▸ **WHAT THE TASK REQUIRES**: Write out every one of the following lines with no changes at all.

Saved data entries
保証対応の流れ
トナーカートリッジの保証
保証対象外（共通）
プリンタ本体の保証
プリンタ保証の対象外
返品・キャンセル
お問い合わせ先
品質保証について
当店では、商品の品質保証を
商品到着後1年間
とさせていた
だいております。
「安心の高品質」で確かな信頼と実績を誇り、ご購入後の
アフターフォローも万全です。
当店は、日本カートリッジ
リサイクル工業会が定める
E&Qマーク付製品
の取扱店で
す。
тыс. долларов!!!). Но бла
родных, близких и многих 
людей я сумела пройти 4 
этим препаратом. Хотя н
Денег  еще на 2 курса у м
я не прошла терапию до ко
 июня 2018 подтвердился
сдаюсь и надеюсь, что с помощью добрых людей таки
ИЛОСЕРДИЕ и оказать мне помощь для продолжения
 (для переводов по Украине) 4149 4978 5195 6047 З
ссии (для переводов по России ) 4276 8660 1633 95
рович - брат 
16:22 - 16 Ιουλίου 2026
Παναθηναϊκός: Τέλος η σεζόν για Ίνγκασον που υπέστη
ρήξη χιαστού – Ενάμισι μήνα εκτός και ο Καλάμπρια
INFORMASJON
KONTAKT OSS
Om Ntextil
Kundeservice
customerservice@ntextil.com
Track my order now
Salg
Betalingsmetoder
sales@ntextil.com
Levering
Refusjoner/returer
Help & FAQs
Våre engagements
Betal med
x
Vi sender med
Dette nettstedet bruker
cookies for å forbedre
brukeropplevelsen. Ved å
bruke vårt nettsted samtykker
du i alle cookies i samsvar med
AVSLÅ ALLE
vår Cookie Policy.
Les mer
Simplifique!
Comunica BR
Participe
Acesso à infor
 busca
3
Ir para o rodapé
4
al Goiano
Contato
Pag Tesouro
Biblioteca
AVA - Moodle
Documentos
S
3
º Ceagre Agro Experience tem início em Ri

▸ **YOUR RESPONSE**:
保証対応の流れ
トナーカートリッジの保証
保証対象外（共通）
プリンタ本体の保証
プリンタ保証の対象外
返品・キャンセル
お問い合わせ先
品質保証について
当店では、商品の品質保証を
商品到着後1年間
とさせていた
だいております。
「安心の高品質」で確かな信頼と実績を誇り、ご購入後の
アフターフォローも万全です。
当店は、日本カートリッジ
リサイクル工業会が定める
E&Qマーク付製品
の取扱店で
す。
тыс. долларов!!!). Но бла
родных, близких и многих 
людей я сумела пройти 4 
этим препаратом. Хотя н
Денег  еще на 2 курса у м
я не прошла терапию до ко
 июня 2018 подтвердился
сдаюсь и надеюсь, что с помощью добрых людей таки
ИЛОСЕРДИЕ и оказать мне помощь для продолжения
 (для переводов по Украине) 4149 4978 5195 6047 З
ссии (для переводов по России ) 4276 8660 1633 95
рович - брат 
16:22 - 16 Ιουλίου 2026
Παναθηναϊκός: Τέλος η σεζόν για Ίνγκασον που υπέστη
ρήξη χιαστού – Ενάμισι μήνα εκτός και ο Καλάμπρια
INFORMASJON
KONTAKT OSS
Om Ntextil
Kundeservice
customerservice@ntextil.com
Track my order now
Salg
Betalingsmetoder
sales@ntextil.com
Levering
Refusjoner/returer
Help & FAQs
Våre engagements
Betal med
x
Vi sender med
Dette nettstedet bruker
cookies for å forbedre
brukeropplevelsen. Ved å
bruke vårt nettsted samtykker
du i alle cookies i samsvar med
AVSLÅ ALLE
vår Cookie Policy.
Les mer
Simplifique!
Comunica BR
Participe
Acesso à infor
 busca
3
Ir para o rodapé
4
al Goiano
Contato
Pag Tesouro
Biblioteca
AVA - Moodle
Documentos
S
3
º Ceagre Agro Experience tem início em Ri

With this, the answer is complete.